The current Loop Vectorizer maintains separate code paths for fixed-width and scalable vectors. Several optimizations exist only in the fixed-width path, which increases maintenance cost and leads to inconsistent code generation.
One example is reductions. In LoopVectorize.cpp around line 3330, scalable vectorization is disabled if the loop contains reductions, with the message “Scalable vectorization not supported for the reduction operations found in this loop.” In contrast, the same reductions are supported on the fixed-width path. This leads to both a performance gap and duplication, as new improvements are added only to the fixed-width path.
I would like to explore unifying these under a single code path, staged behind -loop-vectorize2. The intent is to remove cases where scalable vectorization is rejected and ensure optimizations apply consistently to both vector types. The cost model will likely be the first component unified, with hooks for target-specific constraints (e.g. unknown vector widths).
Correctness and performance would be checked against the existing vectorization test suite, with additional tests for scalable-specific behaviors (strip-mining, predication, etc.) and benchmarks across x86, AArch64, and RISC-V.
Are there specific concerns I should address before starting exploratory patches, particularly with respect to ongoing work in VPlan and target backends?
I think for most parts the main code-paths should be quite unified. Do you have other examples?
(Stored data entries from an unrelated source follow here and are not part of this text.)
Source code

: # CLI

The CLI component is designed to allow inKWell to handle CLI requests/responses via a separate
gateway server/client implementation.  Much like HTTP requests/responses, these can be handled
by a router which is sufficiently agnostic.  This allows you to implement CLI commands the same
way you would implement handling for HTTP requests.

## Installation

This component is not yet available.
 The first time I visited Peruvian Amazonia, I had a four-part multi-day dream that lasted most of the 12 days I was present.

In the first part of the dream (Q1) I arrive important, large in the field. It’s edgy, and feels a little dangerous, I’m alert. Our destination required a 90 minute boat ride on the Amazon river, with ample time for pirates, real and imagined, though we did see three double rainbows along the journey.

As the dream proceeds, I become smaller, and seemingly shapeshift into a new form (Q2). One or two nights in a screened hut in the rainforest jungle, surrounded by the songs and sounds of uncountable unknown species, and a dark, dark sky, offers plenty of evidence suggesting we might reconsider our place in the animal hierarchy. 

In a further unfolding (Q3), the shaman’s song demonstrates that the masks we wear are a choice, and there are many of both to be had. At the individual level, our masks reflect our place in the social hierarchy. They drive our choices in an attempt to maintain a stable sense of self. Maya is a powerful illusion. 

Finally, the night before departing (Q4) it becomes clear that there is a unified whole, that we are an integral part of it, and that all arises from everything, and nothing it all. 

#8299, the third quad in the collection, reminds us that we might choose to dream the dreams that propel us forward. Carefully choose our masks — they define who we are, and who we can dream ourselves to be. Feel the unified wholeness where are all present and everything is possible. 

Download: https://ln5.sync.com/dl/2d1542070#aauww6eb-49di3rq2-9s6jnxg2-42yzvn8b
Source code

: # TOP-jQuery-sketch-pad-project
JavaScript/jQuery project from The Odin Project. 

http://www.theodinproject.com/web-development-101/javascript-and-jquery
A good start would be to collect some IR test cases showing some of the differences.
For the reduction case, the code paths are the same, with just an extra check if scalable vectorization is allowed. It looks like we are using specialized TTI hook to check if a reduction is supported by the backend. Those are usually hard to keep in sync, perhaps there is a better way to model that.
I’d hope we do not need to add a separate flag/code-path and can just fix the issue as we go along, unless we can’t do that for some practical reason
Reductions are supported for scalable vectorization. There’s a subset of reductions that the target may not natively support and need to be scalarized, but scalarization isn’t possible for scalable vectors. It’s because the code paths are unified between scalable and fixed length vectorization that we need to do the check you’re seeing on line 3330.
I searched for evidence in the IR that there was a divergence between scalable and fixed width. My tests showed that the loopvectorizer is unified. I apologize for misreading the code. Would the community be interested in my test files?